= Cottage by the Lee =

Song written by Dick Farrelly

1950s sheet music front cover of "Cottage by the Lee"

"Cottage by the Lee" is a song written by Irish songwriter Dick Farrelly. It was composed in the early 1950s and is published by Waltons Music Publishing in Dublin, Ireland.

The song was originally recorded on the Waltons Glenside record label by the Irish tenor and actor Joe Lynch for whom it became a hit. "Cottage by the Lee" was one of the most featured songs for many years on the Waltons music programme which always finished with one of the most remembered sentences in Irish music - "And remember, if you feel like singing, do sing an Irish song".

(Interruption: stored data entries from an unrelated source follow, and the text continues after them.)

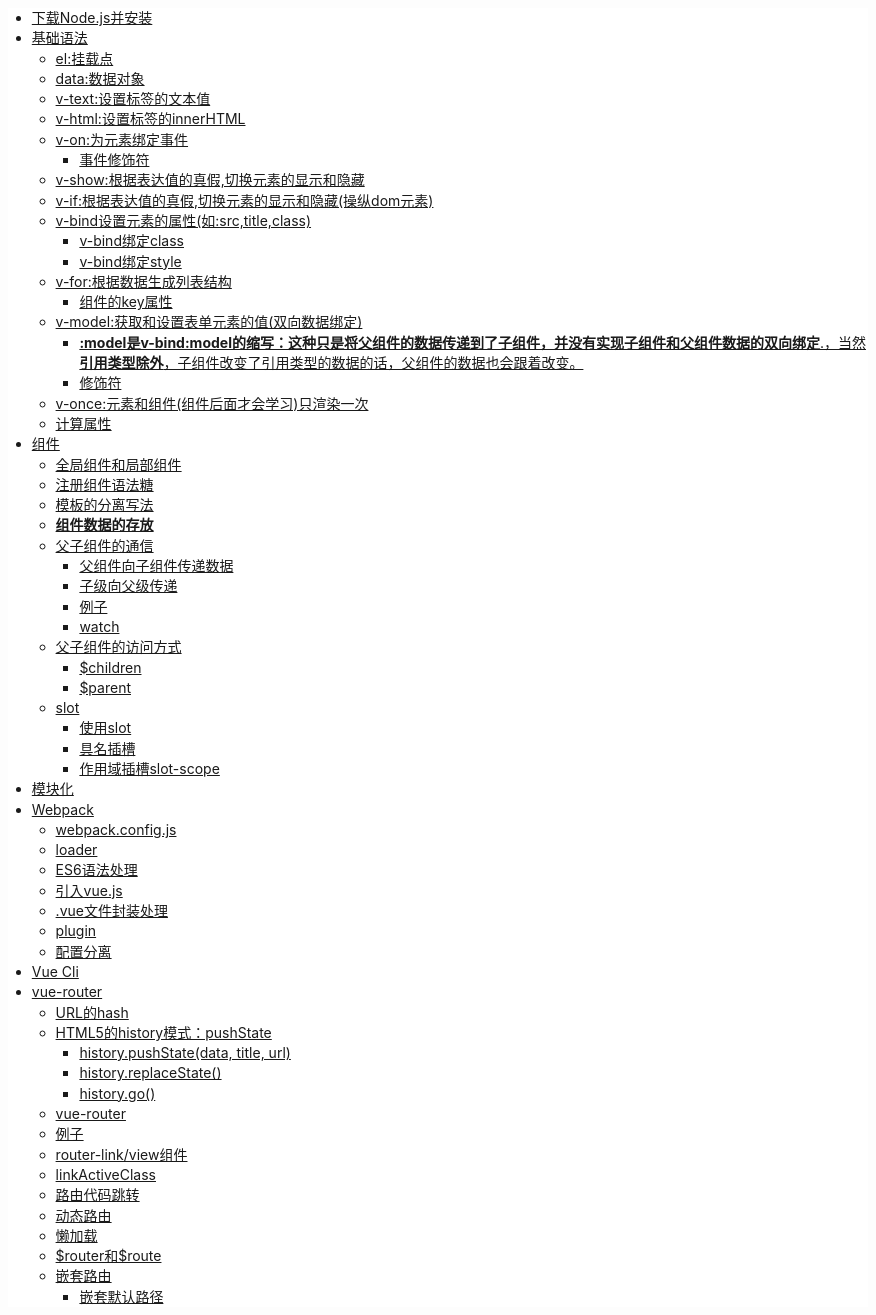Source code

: - [ 下载Node.js并安装](#head1)
- [ 基础语法](#head2)
	- [ el:挂载点](#head3)
	- [ data:数据对象](#head4)
	- [ v-text:设置标签的文本值](#head5)
	- [ v-html:设置标签的innerHTML](#head6)
	- [ v-on:为元素绑定事件](#head7)
		- [ 事件修饰符](#head8)
	- [ v-show:根据表达值的真假,切换元素的显示和隐藏](#head9)
	- [ v-if:根据表达值的真假,切换元素的显示和隐藏(操纵dom元素)](#head10)
	- [ v-bind设置元素的属性(如:src,title,class)](#head11)
		- [ v-bind绑定class](#head12)
		- [ v-bind绑定style](#head13)
	- [ v-for:根据数据生成列表结构](#head14)
		- [ 组件的key属性](#head15)
	- [  v-model:获取和设置表单元素的值(双向数据绑定)](#head16)
		- [ **:model是v-bind:model的缩写：这种只是将父组件的数据传递到了子组件，并没有实现子组件和父组件数据的双向绑定**.，当然**引用类型除外**，子组件改变了引用类型的数据的话，父组件的数据也会跟着改变。](#head17)
		- [ 修饰符](#head18)
	- [ v-once:元素和组件(组件后面才会学习)只渲染一次](#head19)
	- [ 计算属性](#head20)
- [ 组件](#head21)
	- [ 全局组件和局部组件](#head22)
	- [ 注册组件语法糖](#head23)
	- [ 模板的分离写法](#head24)
	- [ **组件数据的存放**](#head25)
	- [ 父子组件的通信](#head26)
		- [ 父组件向子组件传递数据](#head27)
		- [ 子级向父级传递](#head28)
		- [ 例子](#head29)
		- [ watch](#head30)
	- [ 父子组件的访问方式](#head31)
		- [ \$children](#head32)
		- [ $parent](#head33)
	- [ slot](#head34)
		- [ 使用slot](#head35)
		- [ 具名插槽](#head36)
		- [ 作用域插槽slot-scope](#head37)
- [ 模块化](#head38)
- [ Webpack](#head39)
	- [ webpack.config.js](#head40)
	- [ loader](#head41)
	- [ ES6语法处理](#head42)
	- [ 引入vue.js](#head43)
	- [ .vue文件封装处理](#head44)
	- [ plugin](#head45)
	- [ 配置分离](#head46)
- [Vue Cli](#head47)
- [ vue-router](#head48)
	- [ URL的hash](#head49)
	- [ HTML5的history模式：pushState](#head50)
		- [history.pushState(data, title, url)      ](#head51)
		- [ history.replaceState()](#head52)
		- [ history.go()](#head53)
	- [ vue-router](#head54)
	- [ 例子](#head55)
	- [ router-link/view组件](#head56)
	- [ linkActiveClass](#head57)
	- [ 路由代码跳转](#head58)
	- [ 动态路由](#head59)
	- [ 懒加载](#head60)
	- [ \$router和\$route](#head61)
	- [ 嵌套路由](#head62)
		- [ 嵌套默认路径](#head63)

Dick Farrelly is best remembered for his song, "Isle of Innisfree" which was a worldwide hit for Bing Crosby in 1952, and was also chosen by director John Ford as the main theme music for his film, The Quiet Man.

==Other recordings==
Some of the artists who have recorded "Cottage by the Lee" include:
- Daniel O'Donnell on Moon Over Ireland (2011)
- Sinead Stone & Gerard Farrelly (Dick's son) on Legacy of a Quiet Man, an album of Dick Farrelly songs.
- Larry Cunningham, Glen Curtin, Joe Cuddy, Diarmuid O'Leary & The Bards, Bridie Gallagher, Jimmy Crowley, Donie Carroll.